Sewing a tiered skirt would be the easy bit but I needed a quick and simple bodice pattern to work with and that is totally when my nine-year collection of Burda mags comes into it’s own! In order to find what I want, I just search up the pattern options online and then note the magazine issue number. I’d like to report that I file my mags in date order to complete the efficient process but sadly that’s not the case!
Took a wee while to get to March 2013 but it was worth it for the perfect sundress bodice pattern. Nice and simple for a beginner too.
On first inspection I though the skirt part of the dress was made of gathered tiers but that would have been too flooky! Stitched on lace gives the illusion of tiers, here, but Etta wanted the real deal so we just needed to trace the bodice section and we would make our own tiers.
The look on Etta’s face was priceless when I explained we would have to first locate the lines to trace it off!! Luckily for her there were only 2 small pieces and a couple of straps.
This was to be Etta’s maiden go on a sewing machine. She was a natural! I must also give credit here to Brother for the 3-speed control on my Innovis 1250. The slow settings are great for stopping the over-enthusiasts from veering off piste!
Once the bodice and straps were sewn, Etta put it on so I could measure down to the desired length of the skirt.
To create the tiers we divided that measurement in half and accounted for seam allowance on each section (adding a bit extra for the hem on the bottom tier). Now we had the depth of each tier, I’m pretty sure we took double the width of the base of the bodice for the length of the first tier and doubled the length of the first to get the second.
I showed Etta how to make gathering stitches by using a wide machine stitch either side of the seam line; pulling up the gathers to fit, and then sewing the seams between the gathering lines. It helps to keep the gathering neat and in line.
Here’s a photo of what the dress looked like before it was trimmed. Etta had chosen a lovely white cotton twill which had a lovely weight to it.
We managed to sew most of the dress in a day, and I took it away to insert the zip and hand sew the bodice to cover the raw edges of the skirt inside.
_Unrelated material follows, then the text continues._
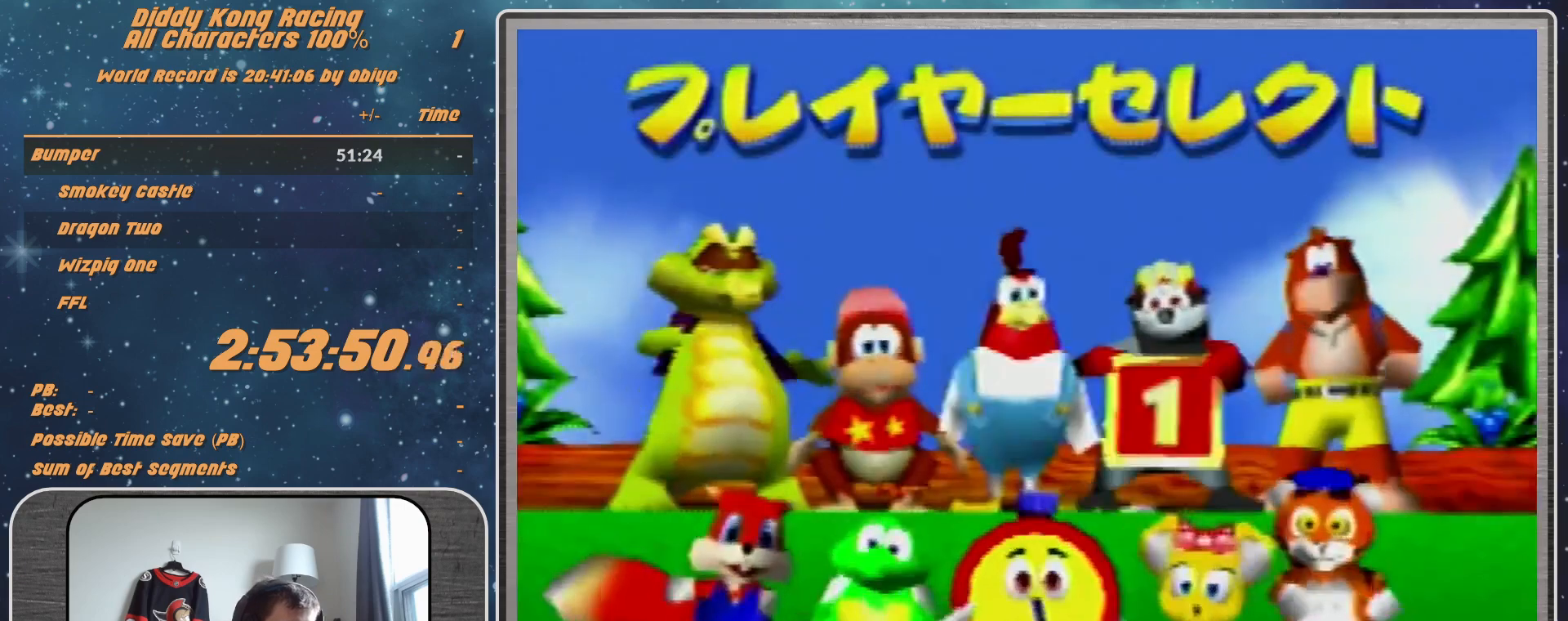
{"buttons": [], "left_stick": "center", "events": [[67, "A", "up"], [267, "A", "down"], [433, "A", "up"]]}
Etta had traced, cut and sewn every other piece herself.
It’s a really interesting experience sharing knowledge. I’m sure all you teachers will be rolling your eyes at me now. For the most part I’m a doer. I rarely look up. And it never occurs to me how far I’ve come either in my day to day job as a designer or indeed my other part time passion as a seamstress. So on the rare occasion when I’m teaching someone I always worry about not knowing enough to share – that the pupil might know more than I’m about to teach – a terrifying thought! Is that a certified phobia?!
In reality the polar opposite has been the case. And I’m always asked lots of questions, to repeat procedure or simply slow down. Which is totally reassuring and absolutely fine by me!!
The deal of this exchange was to be some fabulous photos for my blog. And Etta stepped right up to the mark and took these beauts in her Granny’s lovely garden.
Just love it when a plan comes together… doesn’t she look gorgeous?!